Eichel erhofft sich vor allem im Sozialbereich Einsparungen. Hermenau ist da mutiger und fordert, "endlich auch die 13. Monatspensionen" der ehemaligen Bundesbediensteten zu streichen. Das brächte Mehreinnahmen von etwa 500 Millionen bis eine Milliarde Euro. Eichel selbst hat bereits die aktiven Bundesbeamten im Auge mit Streichungen beim Urlaubs- und Weihnachtsgeld.
Subventionen auf dem Prüfstand
Doch ganz so couragiert, wie die Grünen sich beim Thema Subventionen aufstellen, sind sie dann im Detail auch nicht. Der Parteirat fordert zwar einen "mutigen und ehrgeizigen" Abbau von Subventionen. Sie legten sich aber nicht auf eigene konkrete Vorschläge fest. Das hat politische Gründe. Im Auge haben sie zwar Kürzungen bei der Entfernungspauschale für Berufspendler, der Eigenheimzulage, der Steinkohle und dem Agrardiesel. Aber angesichts der knirschenden Koalition in Düsseldorf erscheint es ihnen gerade nicht opportun so große Brocken wie die Steinkohle anzugehen, weil das in Nordrhein-Westfalen vor allem die SPD-Klientel trifft.

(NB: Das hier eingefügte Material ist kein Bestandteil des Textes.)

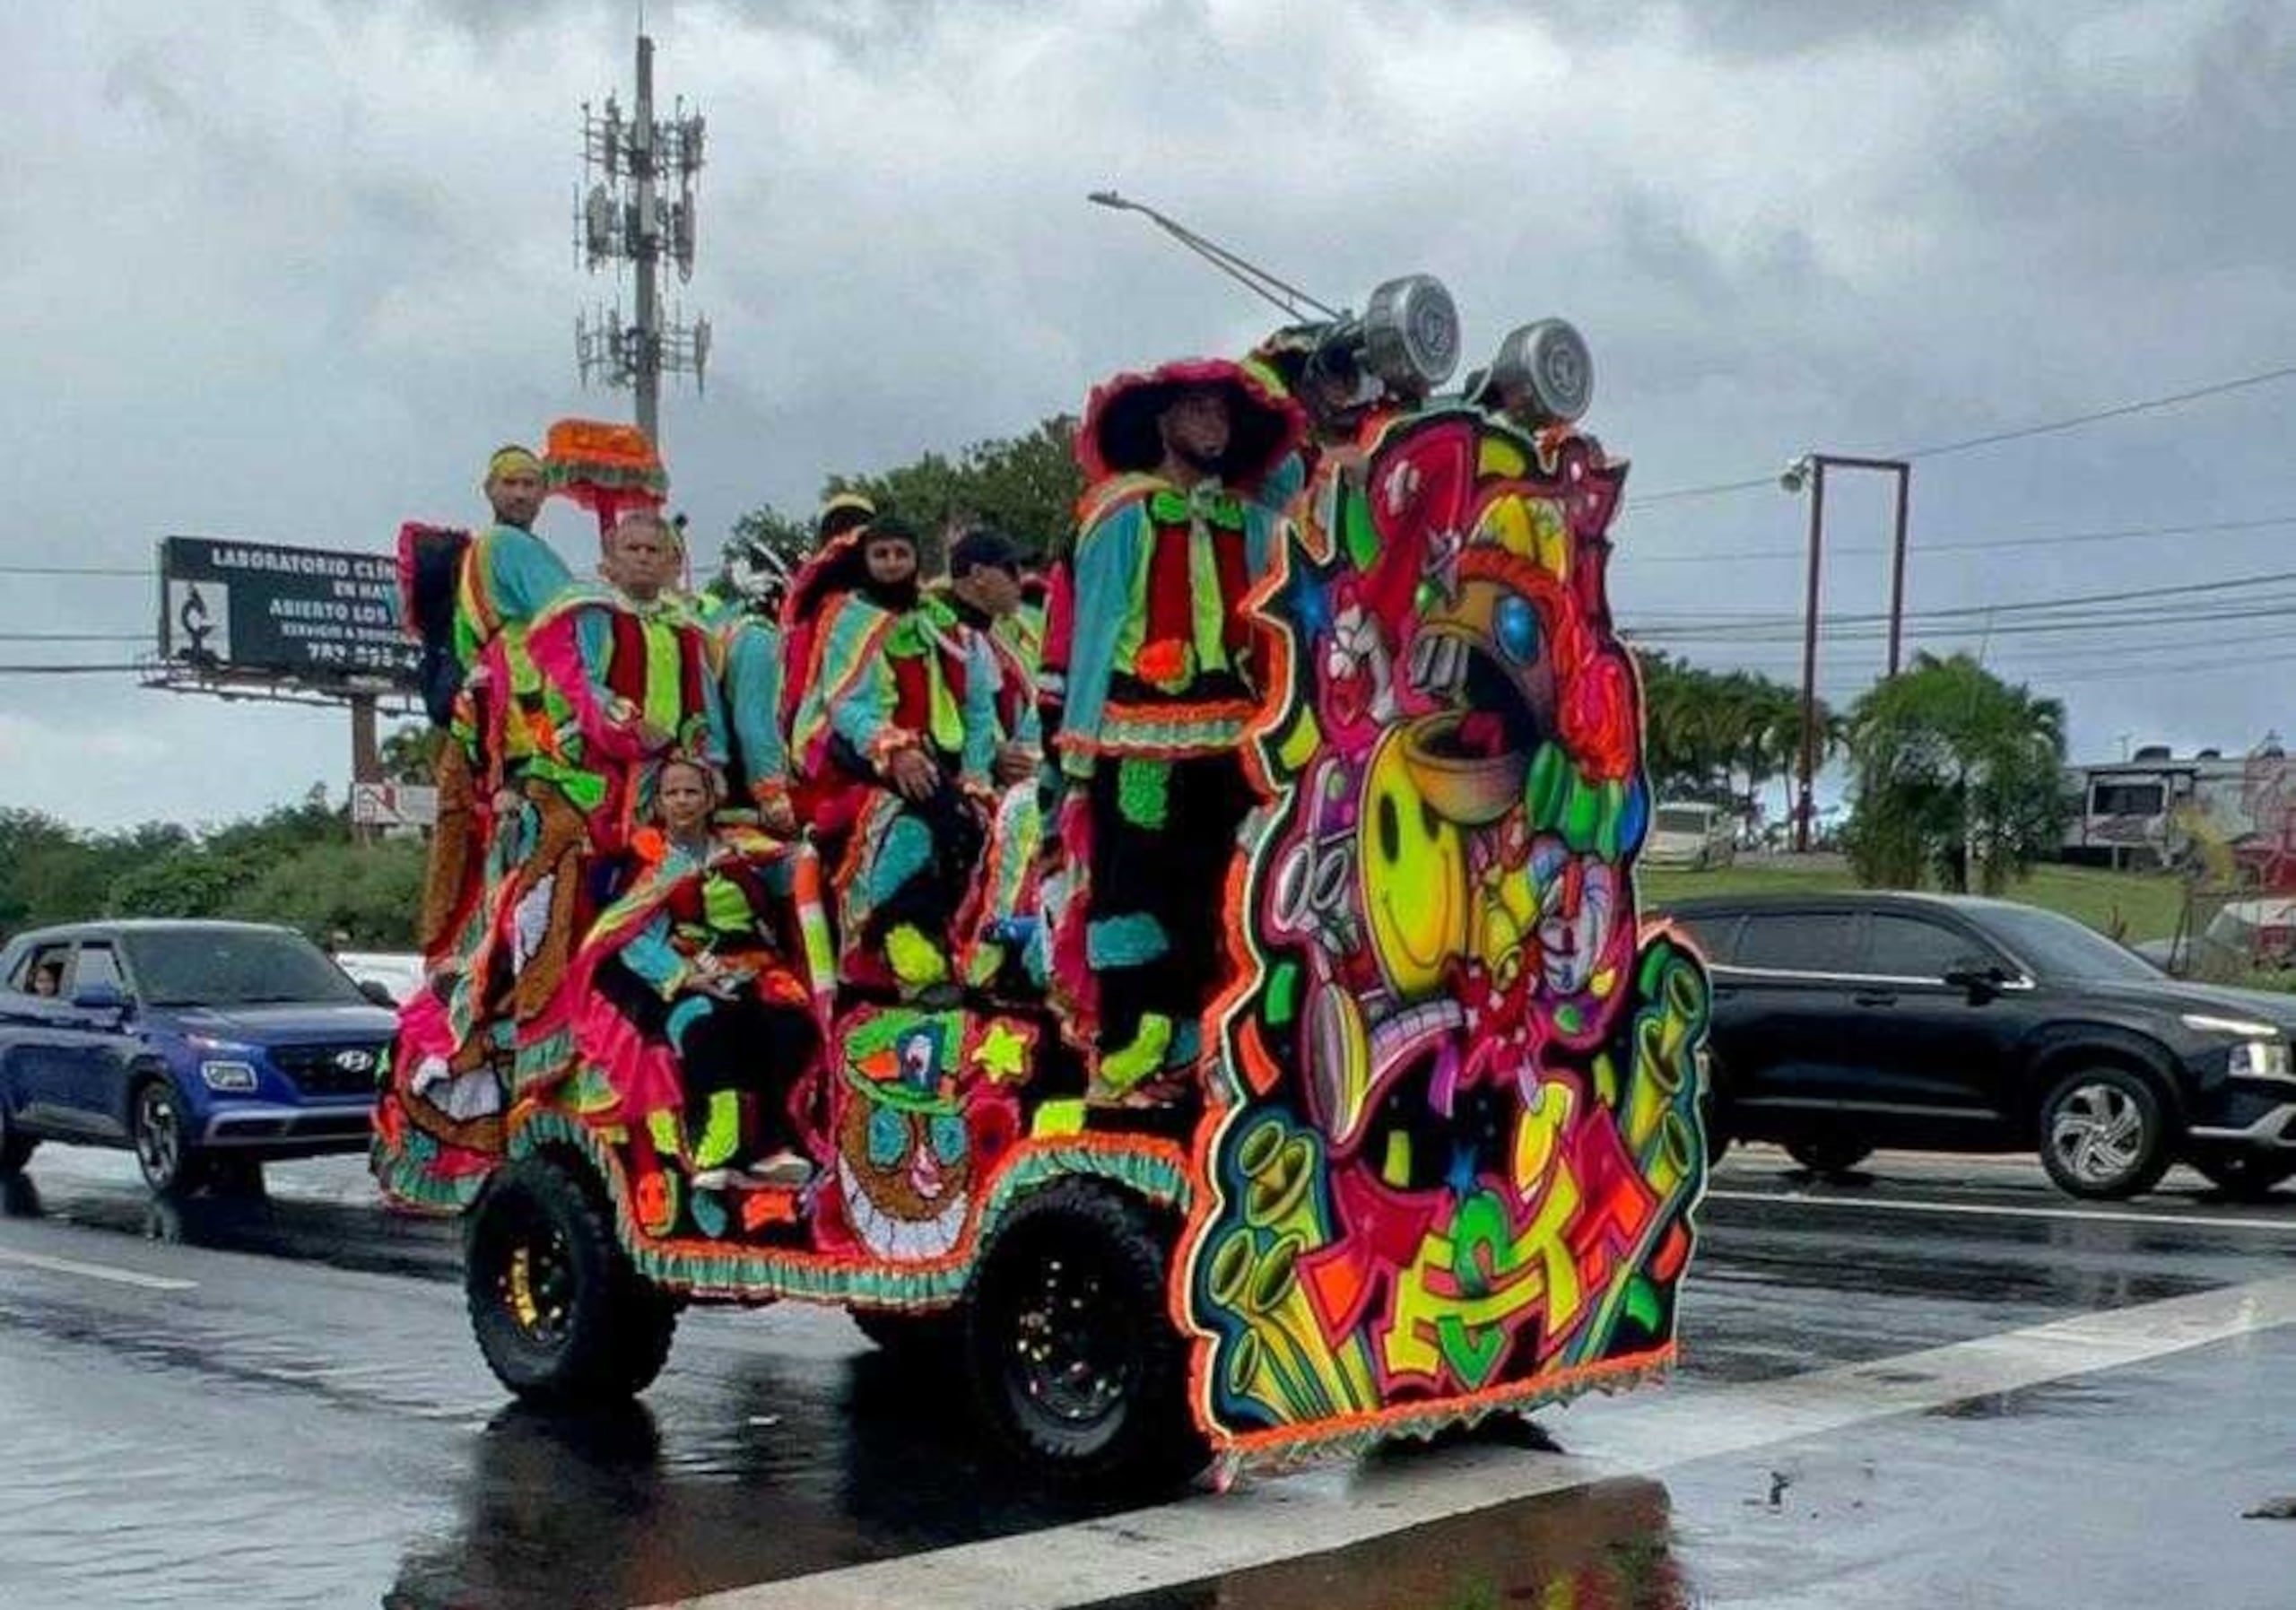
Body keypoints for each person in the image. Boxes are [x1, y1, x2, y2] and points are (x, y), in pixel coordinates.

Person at [1044, 359, 1304, 1101]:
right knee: (1133, 885)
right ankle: (1130, 1039)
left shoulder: (1256, 523)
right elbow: (1093, 634)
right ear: (1163, 422)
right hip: (1135, 736)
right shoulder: (1119, 513)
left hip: (1230, 740)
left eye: (1224, 415)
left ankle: (1197, 1041)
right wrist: (1078, 758)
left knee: (1214, 891)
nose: (1213, 426)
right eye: (1197, 410)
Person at [512, 509, 728, 1062]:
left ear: (672, 562)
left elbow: (702, 701)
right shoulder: (588, 611)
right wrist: (627, 724)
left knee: (666, 890)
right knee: (583, 888)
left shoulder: (686, 626)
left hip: (667, 779)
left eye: (653, 551)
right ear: (609, 555)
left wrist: (709, 758)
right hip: (593, 774)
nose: (642, 559)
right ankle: (564, 1014)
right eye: (631, 549)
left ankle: (654, 1011)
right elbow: (576, 681)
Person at [576, 757, 824, 1190]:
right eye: (672, 793)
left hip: (755, 967)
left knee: (791, 1028)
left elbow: (789, 871)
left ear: (710, 800)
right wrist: (685, 976)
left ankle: (773, 1145)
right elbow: (632, 935)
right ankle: (716, 1150)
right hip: (683, 976)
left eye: (691, 791)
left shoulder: (741, 847)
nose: (682, 801)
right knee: (708, 1027)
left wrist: (807, 851)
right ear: (659, 803)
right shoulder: (650, 864)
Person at [786, 515, 996, 998]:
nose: (892, 563)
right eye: (881, 554)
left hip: (947, 761)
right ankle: (899, 940)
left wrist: (978, 773)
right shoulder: (850, 620)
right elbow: (842, 702)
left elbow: (978, 706)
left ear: (917, 558)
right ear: (866, 560)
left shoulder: (944, 621)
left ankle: (970, 955)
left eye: (901, 553)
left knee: (980, 828)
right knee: (911, 823)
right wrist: (893, 748)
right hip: (868, 761)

Die aus dem Bundesrat stammenden Pläne, in den nächsten drei Jahren insgesamt zehn Prozent der öffentlichen Subventionen zu kürzen, reichten jedenfalls nicht aus, sagt immerhin die Grünen-Vorsitzende Angelika Beer. Subventionen sollten gezielt abgebaut werden, wo sie umweltschädlich wirken. Die Worte Steinkohle und Verkehrsprojekte meidet sie aber - bislang.
Fällt die Eigenheimzulage?
Eichel selbst wollte bereits in den Koalitionsverhandlungen vergangenen Herbst an die Eigenheimzulage - mit zehn Milliarden Euro jährlich ein großer Batzen. Angesichts des Wohnungsleerstandes in Deutschland wollte er nicht mehr den Neubau, sondern nur noch den Kauf stützen. Damals konnte er sich nicht durchsetzen. Aber der Koalitionsvertrag ist längst genauso von der Realität überholt wie das Wahlprogramm der SPD.
Am Verlauf der Haushaltsverhandlungen in den kommenden Wochen wird sich jedenfalls viel ablesen lassen über das rot-grüne Kräfteverhältnis, welche Minister noch einen guten Stand haben beim Kanzler und wie ernst es SPD und Grünen damit ist, sich als Reformmotor zu präsentieren. Ein heißer Juni.